The respondent appears to place considerable importance on the evidence that soon after the sale the appellant and his wife went on trips to Expo in 1967 and to New Zealand in the ensuing winter months, and bought a home at Kamloops. I think that the trips were belated holiday trips probably made possible by the money from the sale, and that they were made at a convenient season of the year when the retained portion did not need the presence or attention of the appellant. Many farmers absent themselves from their farms during the winter months. Many live all year elsewhere than on their farms. Before going on the trips the appellant commenced his slashing and clearing of the retained portion and he continued his activities on it when the coming of spring made it feasible to do so.
The respondent also contends that for the whole of the period in question there was a hiatus in the farming and ranching operations of the appellant, and that his activities were, at the most, preliminary to and in preparation for future use of the retained portion. If possession of cattle, cultivation of the soil, or raising farm products was necessary in the period in question in order that the appellant’s activities could be considered as coming within the embrace of ‘‘farming’’, the contention would be valid, for, admittedly, the appellant did not have cattle and did not cultivate the soil or have farm produce in that period and his activities were on a much smaller scale than that which his previous operation of the whole ranch demanded. But the 117 acres portion had been used in that cattle operation and, as I view the situation, the appellant retained that portion and conducted activities on it, limited in extent and degree though they were, as a continuation of his ranching, without the hiatus that the respondent says took place. In reaching that conclusion I am treating the slashing and clearing of the retained portion as “farming” within the meaning of the Act, even although it did not produce revenues immediately, just as it would, I think, have been part of a farming operation if it had been done before the 117 acres were separated in ownership by the sale. The definition of ‘‘farming’’ in Section 139(1) (p) includes certain named activities, but it is not an exhaustive definition, and, as used in Section 18 the term is a comprehensive one and, as understood in rural Canada, includes, in addition to cultivation of the soil and growing of crops, such things as clearing the land, slashing and burning brush and trees, removing stones and other activities on the farm property in the course of its use as a farm. In short, I consider that the appellant continued his farming activity, and the difference between his activities in the period in question and his former activities on the Clinton property was in degree rather than in kind. Some of his work, such as building the cabin, was of a capital nature, but, apart from that, if what the appellant did on the retained portion in the period in question was ‘‘farming’’ he is entitled to the benefit of Section 13 of the Act.

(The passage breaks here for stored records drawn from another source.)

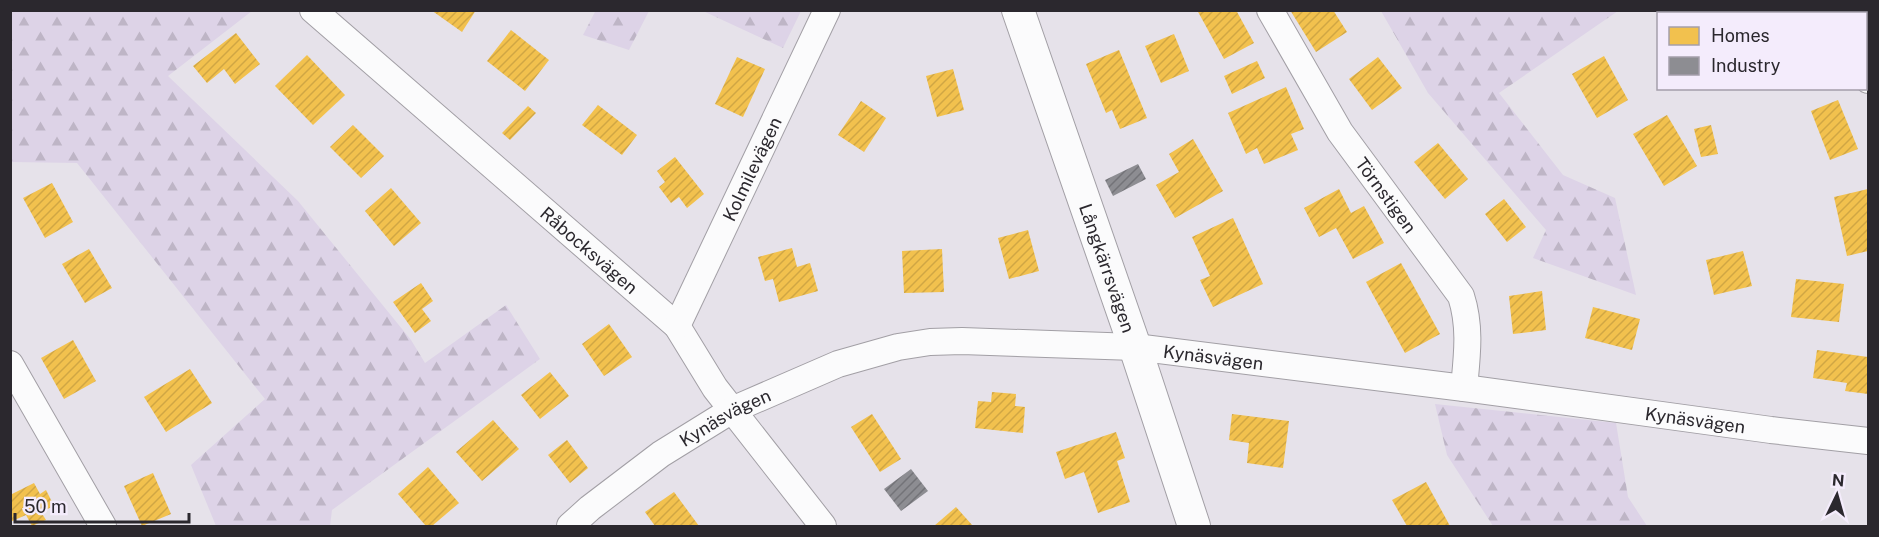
<svg xmlns="http://www.w3.org/2000/svg" width="1879" height="537" font-family="'Public Sans',sans-serif">
	<style>
		.forest { fill: url(#forest-firs) }
		.homes { fill: url(#homes-hatch) }
		.industry { fill: url(#industry-hatch) }
		.lines { fill: none; stroke-linecap: round; stroke-linejoin: round }
		.minor-casing { stroke: #a29fa5; stroke-width: 28 }
		.tertiary-casing { stroke: #a29fa5; stroke-width: 34 }
		.minor { stroke: #fbfbfc; stroke-width: 26 }
		.tertiary { stroke: #fbfbfc; stroke-width: 32 }
		.labels { text-anchor: middle; dominant-baseline: central; stroke-width: 6; stroke-linejoin: round; paint-order: stroke }
		.street-label { font-size: 18px; fill: #2b282e; stroke: #f4ecfc }
	</style>
	<defs>
		<pattern id="forest-firs" width="22" height="20" patternUnits="userSpaceOnUse" patternTransform="scale(1.5)"><rect width="22" height="20" fill="#ddd3e7"/><path d="M5 1l3.5 6h-7zM16 11l3.5 6h-7z" fill="#beb5c6"/></pattern>
		<pattern id="homes-hatch" width="6" height="6" patternUnits="userSpaceOnUse" patternTransform="scale(1.5)"><rect width="6" height="6" fill="#f2c14e"/><path d="M-1 1l2-2M0 6l6-6M5 7l2-2" fill="none" stroke="#d0a644"/></pattern>
		<pattern id="industry-hatch" width="6" height="6" patternUnits="userSpaceOnUse" patternTransform="scale(1.5)"><rect width="6" height="6" fill="#8d8d92"/><path d="M-1 1l2-2M0 6l6-6M5 7l2-2" fill="none" stroke="#737378"/></pattern>
	</defs>
	<rect width="100%" height="100%" fill="#e6e2ea"/>
	<g class="forest">
		<polygon points="11,10 252,11 168,76 298,201 411,340 425,363 506,305 540,359 332,510 330,526 216,526 191,465 265,399 77,163 11,162"/>
		<polygon points="596,10 649,10 649,11 629,50 583,35"/>
		<polygon points="703,11 801,11 783,48"/>
		<polygon points="1381,11 1618,11 1499,93 1563,175 1615,198 1636,295 1533,258 1546,230 1428,93"/>
		<polygon points="1435,404 1616,423 1628,497 1647,526 1493,526 1447,455"/>
	</g>
	<g class="homes">
		<polygon points="431,10 476,10 462,32"/>
		<polygon points="1197,10 1236,10 1254,43 1224,59"/>
		<polygon points="1290,10 1333,10 1347,32 1316,52"/>
		<polygon points="1753,10 1791,10 1792,14 1754,14"/>
		<polygon points="511,30 549,60 525,91 487,61"/>
		<polygon points="236,33 260,64 235,84 224,69 207,83 193,66"/>
		<polygon points="1174,34 1189,71 1161,83 1145,46"/>
		<polygon points="1119,50 1147,118 1120,129 1112,110 1106,113 1086,64"/>
		<polygon points="307,55 345,95 313,125 275,86"/>
		<polygon points="1604,56 1628,100 1597,118 1572,74"/>
		<polygon points="737,57 765,69 743,117 715,104"/>
		<polygon points="1378,57 1402,88 1372,110 1349,79"/>
		<polygon points="1257,61 1265,78 1232,94 1224,76"/>
		<polygon points="953,69 964,110 937,117 926,76"/>
		<polygon points="1286,87 1304,129 1291,134 1298,150 1264,164 1257,148 1246,154 1228,113"/>
		<polygon points="1838,100 1858,149 1830,160 1811,111"/>
		<polygon points="861,101 886,118 864,152 838,135"/>
		<polygon points="598,105 637,135 622,155 582,125"/>
		<polygon points="528,106 536,113 510,140 502,133"/>
		<polygon points="1667,115 1697,166 1664,186 1633,134"/>
		<polygon points="353,125 384,156 361,178 330,147"/>
		<polygon points="1711,125 1718,154 1701,157 1694,129"/>
		<polygon points="1193,139 1223,191 1175,218 1156,185 1179,172 1169,154"/>
		<polygon points="1438,143 1468,179 1445,199 1414,162"/>
		<polygon points="675,157 704,194 687,208 679,197 671,203 659,187 665,182 657,171"/>
		<polygon points="52,183 73,222 45,238 23,198"/>
		<polygon points="391,188 421,223 394,246 365,211"/>
		<polygon points="1339,189 1351,213 1364,206 1384,243 1353,259 1336,228 1319,237 1304,208"/>
		<polygon points="1868,189 1868,251 1847,256 1834,197"/>
		<polygon points="1504,199 1526,227 1507,242 1485,214"/>
		<polygon points="1233,218 1263,284 1213,307 1200,280 1210,276 1192,237"/>
		<polygon points="1028,230 1039,271 1009,279 998,238"/>
		<polygon points="792,248 797,267 810,263 818,291 779,302 773,279 765,281 758,257"/>
		<polygon points="89,249 112,288 85,303 62,264"/>
		<polygon points="942,249 944,292 904,293 902,251"/>
		<polygon points="1743,251 1752,286 1714,295 1706,260"/>
		<polygon points="1401,263 1440,334 1405,353 1366,282"/>
		<polygon points="1796,279 1844,284 1839,322 1791,317"/>
		<polygon points="421,283 433,301 422,309 431,321 415,333 393,302"/>
		<polygon points="1542,291 1546,330 1513,334 1509,296"/>
		<polygon points="1593,307 1640,319 1632,350 1585,338"/>
		<polygon points="609,324 632,357 604,376 582,344"/>
		<polygon points="73,340 96,381 64,399 41,358"/>
		<polygon points="1817,350 1868,357 1868,394 1845,391 1847,383 1813,378"/>
		<polygon points="190,369 212,403 166,432 144,397"/>
		<polygon points="550,372 569,396 540,419 521,395"/>
		<polygon points="992,392 1016,394 1015,406 1025,407 1023,433 975,428 978,401 991,402"/>
		<polygon points="872,414 901,459 880,472 851,427"/>
		<polygon points="1232,414 1289,421 1283,468 1247,463 1249,443 1229,440"/>
		<polygon points="493,420 519,449 482,481 456,452"/>
		<polygon points="1116,432 1125,458 1117,461 1130,502 1098,513 1084,472 1065,479 1056,452"/>
		<polygon points="567,440 588,468 570,483 548,455"/>
		<polygon points="428,467 459,503 432,526 426,526 398,494"/>
		<polygon points="153,473 171,514 142,526 124,486"/>
		<polygon points="1426,482 1450,526 1407,526 1392,500"/>
		<polygon points="34,483 40,494 46,490 54,506 41,512 46,520 32,526 26,515 10,522 10,495"/>
		<polygon points="674,492 699,526 655,526 645,512"/>
		<polygon points="956,507 973,526 934,526"/>
	</g>
	<g class="industry">
		<polygon points="1138,164 1146,179 1113,196 1105,180"/>
		<polygon points="911,469 928,491 901,511 884,489"/>
	</g>
	<g class="lines">
		<g class="minor-casing">
			<g id="minor">
				<path id="s1" d="M313,10l364,316 38,62 108,138"/>
				<path id="s2" d="M1270,10l70,122 121,164c10,31 6,60 3,92"/>
				<polyline points="1840,10 1841,14"/>
				<polyline points="1866,73 1868,80"/>
				<path id="s3" d="M677,326l150,-316"/>
				<polyline points="10,364 103,526"/>
				<path id="s4" d="M570,526l20,-18 71,-54 71,-44 106,-46 60,-17 32,-5 32,-1 173,6 329,41 307,42 97,11"/>
			</g>
		</g>
		<g class="tertiary-casing">
			<g id="tertiary">
				<path id="s5" d="M1018,10l117,337 59,179"/>
			</g>
		</g>
		<use href="#minor" class="minor"/>
		<use href="#tertiary" class="tertiary"/>
	</g>
	<g class="labels">
		<g class="street-label">
			<text stroke="none"><textPath href="#s3" startOffset="174">Kolmilevägen</textPath></text>
			<text stroke="none"><textPath href="#s2" startOffset="219">Törnstigen</textPath></text>
			<text stroke="none"><textPath href="#s1" startOffset="366">Råbocksvägen</textPath></text>
			<text stroke="none"><textPath href="#s5" startOffset="273">Långkärrsvägen</textPath></text>
			<text stroke="none"><textPath href="#s4" startOffset="694">Kynäsvägen</textPath></text>
			<text stroke="none"><textPath href="#s4" startOffset="190">Kynäsvägen</textPath></text>
			<text stroke="none"><textPath href="#s4" startOffset="1180">Kynäsvägen</textPath></text>
		</g>
	</g>
	<rect width="1879" height="537" fill="none" stroke="#2b282e" stroke-width="24"/>
	<rect x="1657" y="12" width="210" height="78" fill="#f4ecfc" stroke="#a49eaa" stroke-width="1.5"/>
	<rect x="1669" y="27" width="30" height="18" fill="#f2c14e" stroke="#a49eaa" stroke-width="1.5"/>
	<text x="1711" y="42" font-size="18" fill="#2b282e">Homes</text>
	<rect x="1669" y="57" width="30" height="18" fill="#8d8d92" stroke="#a49eaa" stroke-width="1.5"/>
	<text x="1711" y="72" font-size="18" fill="#2b282e">Industry</text>
	<g transform="translate(1837 495) rotate(5)" stroke="#f4ecfc" stroke-width="4.5" paint-order="stroke">
	<path d="M0-4.5L10 22L0 15L-10 22Z" fill="#2b282e"/>
	<text y="-9" font-size="16" font-weight="bold" text-anchor="middle" fill="#2b282e">N</text>
	</g>
	<path d="M15 513v9h174v-9" fill="none" stroke="#2b282e" stroke-width="3"/>
	<text x="24" y="513" font-size="18" fill="#2b282e" stroke="#f4ecfc" stroke-width="4.5" paint-order="stroke">50 m</text>
</svg>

The appeal is allowed and the assessments for the appellant’s 1967 and 1968 taxation years will be referred back to the respondent for re-assessment on the basis that following the sale of a portion of his land in the Clinton area in June 1967 the appellant continued farming for profit during the remainder of 1967 and 1968 on the 117 acres that he retained.
The appellant will be entitled to be paid by the respondent his costs of the appeal, to be taxed.